RECORDS PROVIDED:
▽
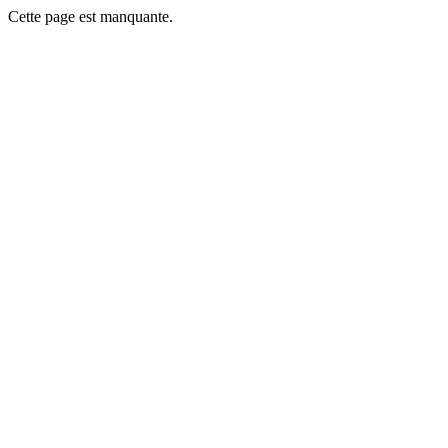
Cette page est manquante.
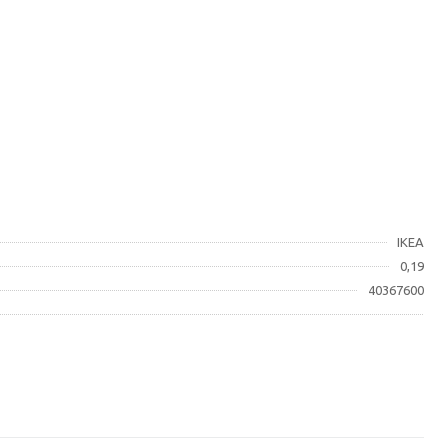
IKEA
0,19
40367600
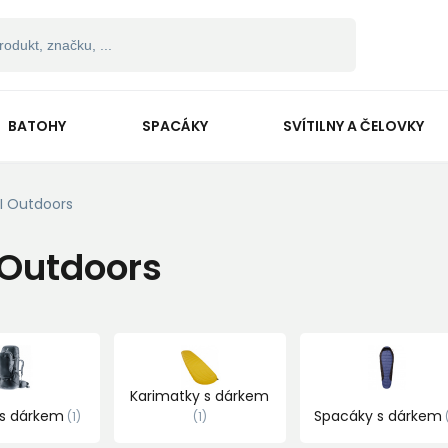
BATOHY
SPACÁKY
SVÍTILNY A ČELOVKY
I Outdoors
 Outdoors
Karimatky s dárkem
 s dárkem
Spacáky s dárkem
1
1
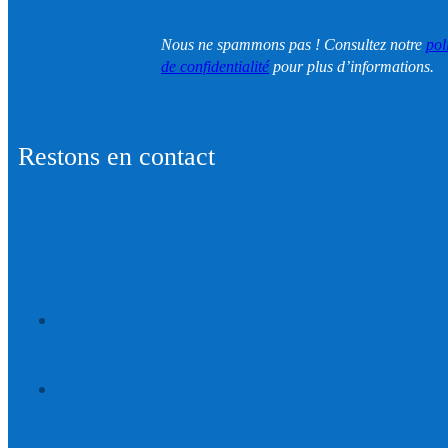
Nous ne spammons pas ! Consultez notre
pol
de confidentialité
pour plus d’informations.
Restons en contact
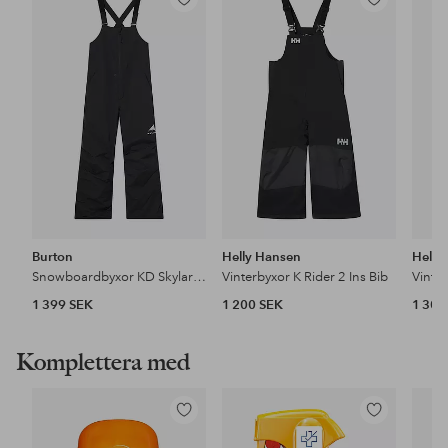
Lägg
Lägg
till
till
i
i
favoriter
favoriter
Burton
Helly Hansen
Helly
Snowboardbyxor KD Skylar Bib
Vinterbyxor K Rider 2 Ins Bib
Vinter
1 399 SEK
1 200 SEK
1 300
Komplettera med
Lägg
Lägg
till
till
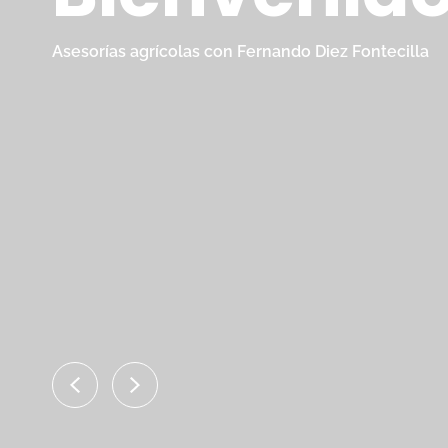
Asesorías agrícolas con Fernando Diez Fontecilla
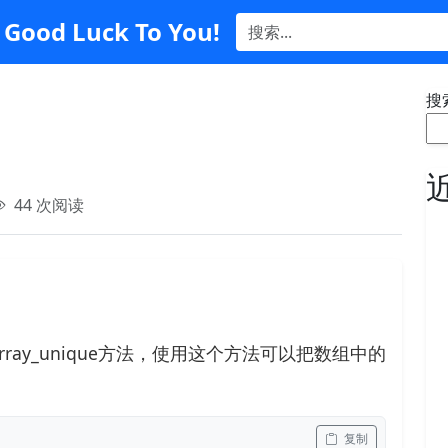
Good Luck To You!
搜
44 次阅读
ay_unique方法，使用这个方法可以把数组中的
 复制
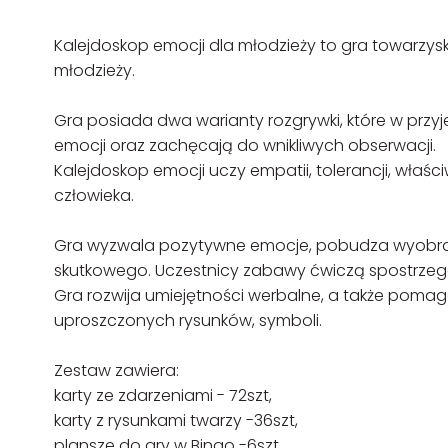
Kalejdoskop emocji dla młodzieży to gra towarzys
młodzieży.
Gra posiada dwa warianty rozgrywki, które w prz
emocji oraz zachęcają do wnikliwych obserwacji.
Kalejdoskop emocji uczy empatii, tolerancji, właśc
człowieka.
Gra wyzwala pozytywne emocje, pobudza wyobraź
skutkowego. Uczestnicy zabawy ćwiczą spostrzeg
Gra rozwija umiejętności werbalne, a także poma
uproszczonych rysunków, symboli.
Zestaw zawiera:
karty ze zdarzeniami - 72szt,
karty z rysunkami twarzy -36szt,
plansze do gry w Bingo -6szt,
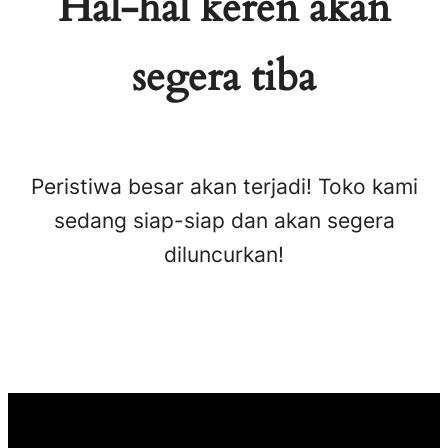
Hal-hal keren akan
segera tiba
Peristiwa besar akan terjadi! Toko kami
sedang siap-siap dan akan segera
diluncurkan!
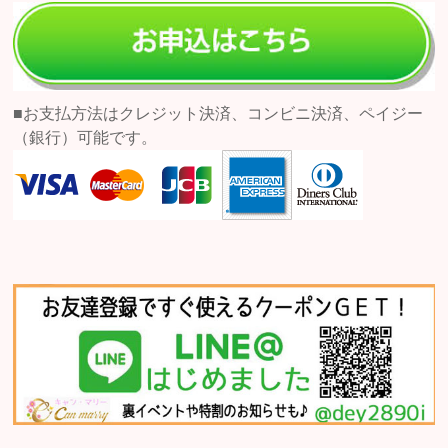
■お支払方法はクレジット決済、コンビニ決済、ペイジー
（銀行）可能です。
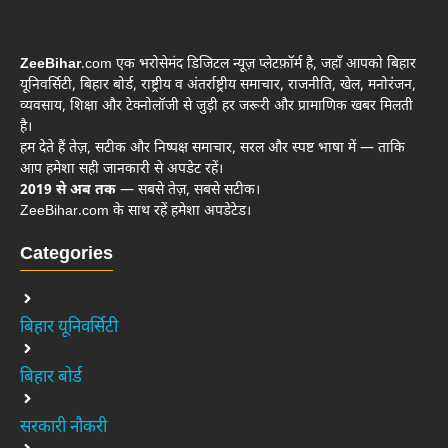
ZeeBihar
.com एक भरोसेमंद डिजिटल न्यूज़ प्लेटफ़ॉर्म है, जहाँ आपको बिहार
यूनिवर्सिटी, बिहार बोर्ड, राष्ट्रीय व अंतर्राष्ट्रीय समाचार, राजनीति, खेल, मनोरंजन,
व्यवसाय, शिक्षा और टेक्नोलॉजी से जुड़ी हर जरूरी और प्रामाणिक खबर मिलती
है।
हम देते हैं तेज़, सटीक और निष्पक्ष समाचार, सरल और स्पष्ट भाषा में — ताकि
आप हमेशा सही जानकारी से अपडेट रहें।
2019 से अब तक
— सबसे तेज़, सबसे सटीक।
ZeeBihar.com के साथ रहें हमेशा अपडेटेड।
Categories
बिहार यूनिवर्सिटी
बिहार बोर्ड
सरकारी नौकरी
△
PROBLEM DESCRIPTION: Word for word, set down every line of the records above, and leave the pictures out.

THE COMPLETED TASK:
Cette page est manquante.
IKEA
0,19
40367600
BATOHY
SPACÁKY
SVÍTILNY A ČELOVKY
I Outdoors
 Outdoors
Karimatky s dárkem
 s dárkem
Spacáky s dárkem
1
1
Nous ne spammons pas ! Consultez notre
pol
de confidentialité
pour plus d’informations.
Restons en contact
Lägg
Lägg
till
till
i
i
favoriter
favoriter
Burton
Helly Hansen
Helly
Snowboardbyxor KD Skylar Bib
Vinterbyxor K Rider 2 Ins Bib
Vinter
1 399 SEK
1 200 SEK
1 300
Komplettera med
Lägg
Lägg
till
till
Asesorías agrícolas con Fernando Diez Fontecilla
Good Luck To You!
搜
44 次阅读
ay_unique方法，使用这个方法可以把数组中的
 复制
Kalejdoskop emocji dla młodzieży to gra towarzys
młodzieży.
Gra posiada dwa warianty rozgrywki, które w prz
emocji oraz zachęcają do wnikliwych obserwacji.
Kalejdoskop emocji uczy empatii, tolerancji, właśc
człowieka.
Gra wyzwala pozytywne emocje, pobudza wyobraź
skutkowego. Uczestnicy zabawy ćwiczą spostrzeg
Gra rozwija umiejętności werbalne, a także poma
uproszczonych rysunków, symboli.
Zestaw zawiera:
karty ze zdarzeniami - 72szt,
karty z rysunkami twarzy -36szt,
plansze do gry w Bingo -6szt,
Hal-hal keren akan
segera tiba
Peristiwa besar akan terjadi! Toko kami
sedang siap-siap dan akan segera
diluncurkan!
■お支払方法はクレジット決済、コンビニ決済、ペイジー
（銀行）可能です。
ZeeBihar
.com एक भरोसेमंद डिजिटल न्यूज़ प्लेटफ़ॉर्म है, जहाँ आपको बिहार
यूनिवर्सिटी, बिहार बोर्ड, राष्ट्रीय व अंतर्राष्ट्रीय समाचार, राजनीति, खेल, मनोरंजन,
व्यवसाय, शिक्षा और टेक्नोलॉजी से जुड़ी हर जरूरी और प्रामाणिक खबर मिलती
है।
हम देते हैं तेज़, सटीक और निष्पक्ष समाचार, सरल और स्पष्ट भाषा में — ताकि
आप हमेशा सही जानकारी से अपडेट रहें।
2019 से अब तक
— सबसे तेज़, सबसे सटीक।
ZeeBihar.com के साथ रहें हमेशा अपडेटेड।
Categories
बिहार यूनिवर्सिटी
बिहार बोर्ड
सरकारी नौकरी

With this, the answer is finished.